Le renouveau du musée va d'abord passer par l'exploration d'horizons nouveaux. En 1826, Champollion, convainc Charles X d'acheter la collection d'Henry Salt, consul d'Angleterre en Egypte, qui lui permet d'ouvrir au Louvre la section des antiquités égyptiennes, le plus ancien musée d'égyptologie au monde. En 1843, est créé le musée assyrien (actuel Irak) qui présente les premières collections de la Mésopotamie.

Et c'est finalement un autre Bonaparte, Louis Napoléon, devenu Napoléon III, qui accomplit le rêve d'Henri IV. Inaugurant en 1857 ce Louvre enfin achevé, l'empereur salue «la réalisation d'un grand dessein soutenu par l'instinct du pays pendant plus de trois cents ans».

XXe siècle : le Louvre à l'étroit

Le 23 mai 1871, lors de la Semaine sanglante qui met fin à la Commune, trois communards en retraite, munis de pétrole, de goudron et de poudre incendient les Tuileries, symbole d'un pouvoir haï. Le feu se propage à une partie de l'aile Richelieu.

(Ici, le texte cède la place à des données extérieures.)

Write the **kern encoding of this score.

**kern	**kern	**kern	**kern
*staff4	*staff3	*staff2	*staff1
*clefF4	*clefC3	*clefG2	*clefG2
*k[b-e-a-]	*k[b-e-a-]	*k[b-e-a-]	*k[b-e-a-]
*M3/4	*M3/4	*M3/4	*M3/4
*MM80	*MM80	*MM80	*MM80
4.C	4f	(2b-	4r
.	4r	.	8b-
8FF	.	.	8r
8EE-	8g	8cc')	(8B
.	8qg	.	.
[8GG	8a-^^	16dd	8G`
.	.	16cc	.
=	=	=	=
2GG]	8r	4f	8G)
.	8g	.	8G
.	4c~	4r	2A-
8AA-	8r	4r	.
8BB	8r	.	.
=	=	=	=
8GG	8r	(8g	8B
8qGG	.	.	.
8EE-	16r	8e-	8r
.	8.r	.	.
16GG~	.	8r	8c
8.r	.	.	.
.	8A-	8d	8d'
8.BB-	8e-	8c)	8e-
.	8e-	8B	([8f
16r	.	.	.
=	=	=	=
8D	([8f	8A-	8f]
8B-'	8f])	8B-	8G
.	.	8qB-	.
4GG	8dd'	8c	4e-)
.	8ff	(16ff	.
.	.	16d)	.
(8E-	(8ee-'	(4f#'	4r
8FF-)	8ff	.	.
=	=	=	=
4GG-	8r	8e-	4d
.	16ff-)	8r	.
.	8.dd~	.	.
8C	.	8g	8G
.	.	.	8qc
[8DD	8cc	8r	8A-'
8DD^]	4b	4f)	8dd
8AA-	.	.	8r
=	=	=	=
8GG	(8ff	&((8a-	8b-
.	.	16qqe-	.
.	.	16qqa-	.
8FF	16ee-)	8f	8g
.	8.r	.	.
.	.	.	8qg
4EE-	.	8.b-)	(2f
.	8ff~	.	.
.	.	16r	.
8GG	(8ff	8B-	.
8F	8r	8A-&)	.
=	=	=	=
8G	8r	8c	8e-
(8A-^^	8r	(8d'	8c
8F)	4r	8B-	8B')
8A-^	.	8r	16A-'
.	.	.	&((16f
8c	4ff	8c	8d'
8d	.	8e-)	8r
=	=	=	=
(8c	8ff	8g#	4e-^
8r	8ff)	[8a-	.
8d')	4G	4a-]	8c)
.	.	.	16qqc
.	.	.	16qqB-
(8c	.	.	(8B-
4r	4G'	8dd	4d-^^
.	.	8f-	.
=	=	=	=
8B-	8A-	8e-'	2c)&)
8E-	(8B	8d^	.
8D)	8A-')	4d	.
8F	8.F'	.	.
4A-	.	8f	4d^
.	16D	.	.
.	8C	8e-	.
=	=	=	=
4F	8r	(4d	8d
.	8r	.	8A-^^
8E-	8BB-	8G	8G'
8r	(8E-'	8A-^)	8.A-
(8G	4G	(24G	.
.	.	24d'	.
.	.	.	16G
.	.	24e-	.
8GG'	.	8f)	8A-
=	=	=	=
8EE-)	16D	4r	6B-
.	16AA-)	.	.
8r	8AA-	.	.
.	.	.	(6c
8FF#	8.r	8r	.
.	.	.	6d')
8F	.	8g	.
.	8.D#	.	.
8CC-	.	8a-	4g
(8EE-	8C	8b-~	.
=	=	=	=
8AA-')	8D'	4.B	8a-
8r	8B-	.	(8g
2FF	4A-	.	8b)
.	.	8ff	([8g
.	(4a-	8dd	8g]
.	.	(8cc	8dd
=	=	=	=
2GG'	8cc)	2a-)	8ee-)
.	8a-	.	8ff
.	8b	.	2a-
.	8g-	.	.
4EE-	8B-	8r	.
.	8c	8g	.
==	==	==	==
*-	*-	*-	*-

Le musée du Louvre va vite avoir besoin de place. Avec le XXe siècle naît en effet la muséologie: par souci de pédagogie, on espace les œuvres jusqu'alors présentées de façon extrêmement resserrée. Le départ des œuvres asiatiques pour le musée Guimet, en 1945, celui des chefs-d'œuvre impressionnistes pour les galeries du Jeu de paume, en 1947, n'y suffisent pas. Il faut de nouvelles salles au Louvre. Besoin enfin satisfait après une attente de presque un siècle par la naissance du Grand Louvre.